- [Compito A] Nel brano sulle coppie di scienziati, riscrivi il tratto da "I due si ammiravano" fino a "portò alla vittoria." compreso, sostituendo "Foto 51" con "Fotografia 51".
- [Compito B] Prosegui il brano sulle coppie di scienziati a partire dall'ultima frase riportata.

##### Sezione del documento

Insieme, i due lavorarono tra microscopi e telescopi, approfondirono vari temi, fecero esperimenti sulla propagazione del fuoco, scrivendo due saggi indipendenti che presentarono all'Accademia delle Scienze.
Se Voltaire divenne il filosofo che fu, molto lo dovette a lei, che però nel 1746 lo lasciò per un altro. Tre anni dopo, in seguito alla morte di Émilie, lo scrittore, come ultimo tributo alla sua musa, curò la pubblicazione postuma della sua complessa traduzione dei Principia mathematica di Newton.
4. James Watson e Francis Crick con Maurice Wilkins e Rosalind Franklin: la doppia coppia del Dna
II 7 marzo 1953 James Watson e Francis Crick costruirono un modellino in fil di ferro e cartone che fece storia: era la prima rappresentazione della struttura del Dna, tra le maggiori scoperte della biologia del '900.
Il brillante duo era composto dal biochimico americano Watson, 23 anni, e dal biologo molecolare inglese Crick, 35 anni.
Incontratisi a fine 1951 al dipartimento di fisica dell'Università di Cambridge, erano incaricati di studiare l'uno la mioglobina e l'altro l'emoglobina, ma a loro interessava solo la struttura del Dna e volevano scoprirla a ogni costo.
Fu questo forte interesse comune a farne una squadra vincente, con tratti comuni poco edificanti riassunti da Crick così: arroganza giovanile, spregiudicatezza, impazienza.
I due si ammiravano e si criticavano. Il collega, scrisse Watson nel 1968 nel suo Lo doppia elica sui retroscena della ricerca, lo trattava come un fratello minore e non peccava certo di modestia.
A lavorare sul Dna avrebbero dovuto essere due colleghi del King's College di Londra: Rosalind Franklin, biochimica pioniera della cristallografia a raggi X, e Maurice Wilkins, biologo molecolare per cui la collega era solo un'assistente (motivo per cui lei preferiva lavorare da sola).
I due compirono numerosi esperimenti, rallentando la corsa, a differenza di Crick e Watson che per arrivare primi usarono i dati di un rapporto non confidenziale della Franklin, senza avvertirla.
Ne sfruttarono anche un'immagine a raggi X (la cosiddetta Foto 51, foto in alto a sinistra ), che fu mostrata loro segretamente da Wilkins. Da qui la geniale intuizione che portò alla vittoria.
Nel 1962 fu assegnato loro il Nobel della medicina insieme a Wilkins - ma non alla Franklin, morta nel 1958 a 37 anni, e a cui Crick riconobbe il loro debito. Dopo la scoperta il duo prese strade diverse, conservando però l'amicizia.

##########
##### Estratti delle schede

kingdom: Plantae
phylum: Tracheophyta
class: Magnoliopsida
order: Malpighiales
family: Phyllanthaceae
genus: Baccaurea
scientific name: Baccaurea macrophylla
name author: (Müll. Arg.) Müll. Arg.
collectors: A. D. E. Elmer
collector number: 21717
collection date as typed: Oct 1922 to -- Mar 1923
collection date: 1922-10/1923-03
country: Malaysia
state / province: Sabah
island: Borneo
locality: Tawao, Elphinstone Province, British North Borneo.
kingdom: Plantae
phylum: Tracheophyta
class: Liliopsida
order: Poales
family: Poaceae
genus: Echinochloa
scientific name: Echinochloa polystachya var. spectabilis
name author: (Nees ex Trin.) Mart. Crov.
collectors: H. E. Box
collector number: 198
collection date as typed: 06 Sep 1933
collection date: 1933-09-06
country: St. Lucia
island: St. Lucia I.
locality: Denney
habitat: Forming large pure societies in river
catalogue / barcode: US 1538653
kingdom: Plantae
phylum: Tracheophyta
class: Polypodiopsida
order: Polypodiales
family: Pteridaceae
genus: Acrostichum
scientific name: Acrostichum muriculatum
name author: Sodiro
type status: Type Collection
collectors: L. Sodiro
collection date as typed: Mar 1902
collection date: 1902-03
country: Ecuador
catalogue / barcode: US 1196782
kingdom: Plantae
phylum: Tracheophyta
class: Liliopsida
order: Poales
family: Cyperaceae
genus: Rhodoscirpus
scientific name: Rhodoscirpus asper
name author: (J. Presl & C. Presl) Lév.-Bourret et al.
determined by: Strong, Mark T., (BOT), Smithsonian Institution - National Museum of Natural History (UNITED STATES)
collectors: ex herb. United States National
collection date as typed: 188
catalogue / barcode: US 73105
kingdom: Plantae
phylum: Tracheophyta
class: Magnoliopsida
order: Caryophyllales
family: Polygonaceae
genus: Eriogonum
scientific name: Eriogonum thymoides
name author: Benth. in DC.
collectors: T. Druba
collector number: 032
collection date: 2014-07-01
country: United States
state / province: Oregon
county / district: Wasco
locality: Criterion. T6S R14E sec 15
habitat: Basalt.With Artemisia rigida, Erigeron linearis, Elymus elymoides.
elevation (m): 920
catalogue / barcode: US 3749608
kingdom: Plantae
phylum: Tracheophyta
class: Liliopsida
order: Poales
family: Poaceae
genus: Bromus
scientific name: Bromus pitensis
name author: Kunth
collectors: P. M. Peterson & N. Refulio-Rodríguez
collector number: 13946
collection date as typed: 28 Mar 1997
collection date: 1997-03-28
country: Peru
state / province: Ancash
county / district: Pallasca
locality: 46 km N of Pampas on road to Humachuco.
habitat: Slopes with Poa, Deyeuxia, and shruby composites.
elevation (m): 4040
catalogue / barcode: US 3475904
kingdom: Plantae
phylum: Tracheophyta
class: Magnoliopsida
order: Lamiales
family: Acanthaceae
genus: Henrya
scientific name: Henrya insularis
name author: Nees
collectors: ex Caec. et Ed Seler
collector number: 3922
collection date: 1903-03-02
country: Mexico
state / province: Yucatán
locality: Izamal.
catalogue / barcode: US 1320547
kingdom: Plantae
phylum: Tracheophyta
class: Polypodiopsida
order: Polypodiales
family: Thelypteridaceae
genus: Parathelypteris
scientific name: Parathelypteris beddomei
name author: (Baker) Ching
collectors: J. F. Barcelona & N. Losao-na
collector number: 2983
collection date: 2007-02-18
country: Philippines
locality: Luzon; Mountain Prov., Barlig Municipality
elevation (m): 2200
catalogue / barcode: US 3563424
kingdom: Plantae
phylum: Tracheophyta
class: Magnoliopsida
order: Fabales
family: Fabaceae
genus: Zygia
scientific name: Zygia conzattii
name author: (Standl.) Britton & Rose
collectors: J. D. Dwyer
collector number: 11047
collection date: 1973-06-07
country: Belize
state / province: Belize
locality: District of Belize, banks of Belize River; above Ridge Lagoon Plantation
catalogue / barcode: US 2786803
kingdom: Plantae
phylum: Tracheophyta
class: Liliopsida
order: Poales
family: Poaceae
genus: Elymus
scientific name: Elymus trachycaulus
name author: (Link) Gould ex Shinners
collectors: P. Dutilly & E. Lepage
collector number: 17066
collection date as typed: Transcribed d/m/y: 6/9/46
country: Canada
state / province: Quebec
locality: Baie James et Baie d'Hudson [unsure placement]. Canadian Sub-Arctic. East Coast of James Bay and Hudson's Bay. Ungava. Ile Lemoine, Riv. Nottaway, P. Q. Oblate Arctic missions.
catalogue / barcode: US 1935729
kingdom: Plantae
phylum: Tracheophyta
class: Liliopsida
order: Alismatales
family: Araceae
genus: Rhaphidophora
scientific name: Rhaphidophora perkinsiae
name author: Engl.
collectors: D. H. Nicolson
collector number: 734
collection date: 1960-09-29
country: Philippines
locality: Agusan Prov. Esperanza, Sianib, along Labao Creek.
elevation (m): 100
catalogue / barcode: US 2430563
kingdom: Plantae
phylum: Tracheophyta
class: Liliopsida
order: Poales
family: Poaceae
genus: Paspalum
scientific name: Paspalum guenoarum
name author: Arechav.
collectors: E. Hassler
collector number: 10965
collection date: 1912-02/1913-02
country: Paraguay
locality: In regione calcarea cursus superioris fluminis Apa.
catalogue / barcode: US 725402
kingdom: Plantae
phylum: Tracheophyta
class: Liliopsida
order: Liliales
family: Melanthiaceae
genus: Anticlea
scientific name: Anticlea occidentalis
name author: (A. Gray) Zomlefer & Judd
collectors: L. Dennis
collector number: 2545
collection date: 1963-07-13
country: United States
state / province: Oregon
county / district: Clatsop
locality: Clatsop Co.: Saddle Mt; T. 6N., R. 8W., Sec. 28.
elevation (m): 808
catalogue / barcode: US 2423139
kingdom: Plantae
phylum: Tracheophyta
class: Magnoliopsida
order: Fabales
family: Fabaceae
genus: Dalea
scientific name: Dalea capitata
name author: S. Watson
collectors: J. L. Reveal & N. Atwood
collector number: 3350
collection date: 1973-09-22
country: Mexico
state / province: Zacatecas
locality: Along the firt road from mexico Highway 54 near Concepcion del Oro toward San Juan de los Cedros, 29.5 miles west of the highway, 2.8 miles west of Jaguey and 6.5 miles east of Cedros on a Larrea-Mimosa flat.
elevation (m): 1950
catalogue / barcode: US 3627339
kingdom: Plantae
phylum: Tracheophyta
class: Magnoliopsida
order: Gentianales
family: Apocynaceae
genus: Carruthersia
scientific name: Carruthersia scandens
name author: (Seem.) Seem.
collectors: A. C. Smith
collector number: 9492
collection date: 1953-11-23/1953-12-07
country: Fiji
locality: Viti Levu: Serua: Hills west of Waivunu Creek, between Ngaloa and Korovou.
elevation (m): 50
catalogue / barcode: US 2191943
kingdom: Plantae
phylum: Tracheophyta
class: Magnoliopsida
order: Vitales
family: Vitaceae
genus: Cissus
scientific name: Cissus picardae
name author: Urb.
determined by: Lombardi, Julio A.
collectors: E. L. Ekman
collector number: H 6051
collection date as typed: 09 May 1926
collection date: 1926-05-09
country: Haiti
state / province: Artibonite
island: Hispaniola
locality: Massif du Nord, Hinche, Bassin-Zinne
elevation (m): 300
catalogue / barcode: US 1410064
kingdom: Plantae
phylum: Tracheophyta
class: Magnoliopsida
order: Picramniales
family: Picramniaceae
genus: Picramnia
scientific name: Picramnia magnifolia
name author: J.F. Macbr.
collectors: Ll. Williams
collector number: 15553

##########

- [Risposta A]
I due si ammiravano e si criticavano. Il collega, scrisse Watson nel 1968 nel suo Lo doppia elica sui retroscena della ricerca, lo trattava come un fratello minore e non peccava certo di modestia.
A lavorare sul Dna avrebbero dovuto essere due colleghi del King's College di Londra: Rosalind Franklin, biochimica pioniera della cristallografia a raggi X, e Maurice Wilkins, biologo molecolare per cui la collega era solo un'assistente (motivo per cui lei preferiva lavorare da sola).
I due compirono numerosi esperimenti, rallentando la corsa, a differenza di Crick e Watson che per arrivare primi usarono i dati di un rapporto non confidenziale della Franklin, senza avvertirla.
Ne sfruttarono anche un'immagine a raggi X (la cosiddetta Fotografia 51, foto in alto a sinistra ), che fu mostrata loro segretamente da Wilkins. Da qui la geniale intuizione che portò alla vittoria.

- [Risposta B]
5. Diderot e d'Alembert, insieme pel l'Encyclopédie
Quando fu completata, nel 1772, la monumentale opera comprendeva 35 volumi (13 di tavole).
Vantava oltre 160 collaboratori, grandi nomi come Voltaire, Rousseau e Montesquieu e molti altri di "tutte le branche dello scibile umano", come scrisse il poliedrico filosofo Denis Diderot, il cui nome è indissolubilmente legato all'Encyclopédie insieme a quello del fisico, matematico e filosofo Jean Le Rond d'Alembert.
Entrambi scrissero testi e revisionarono quelli altrui, il primo nell'area umanistica e il secondo in quella scientifica. Se l'opera vide la luce, gran parte del merito fu loro.
Tutto cominciò nel 1745, quando il libraio André Le Breton volle tradurre e integrare la Cyclopaedia del britannico Ephraim Chambers (1728). Affidò la direzione dei lavori a Diderot, incaricato anche della traduzione, e a d'Alembert.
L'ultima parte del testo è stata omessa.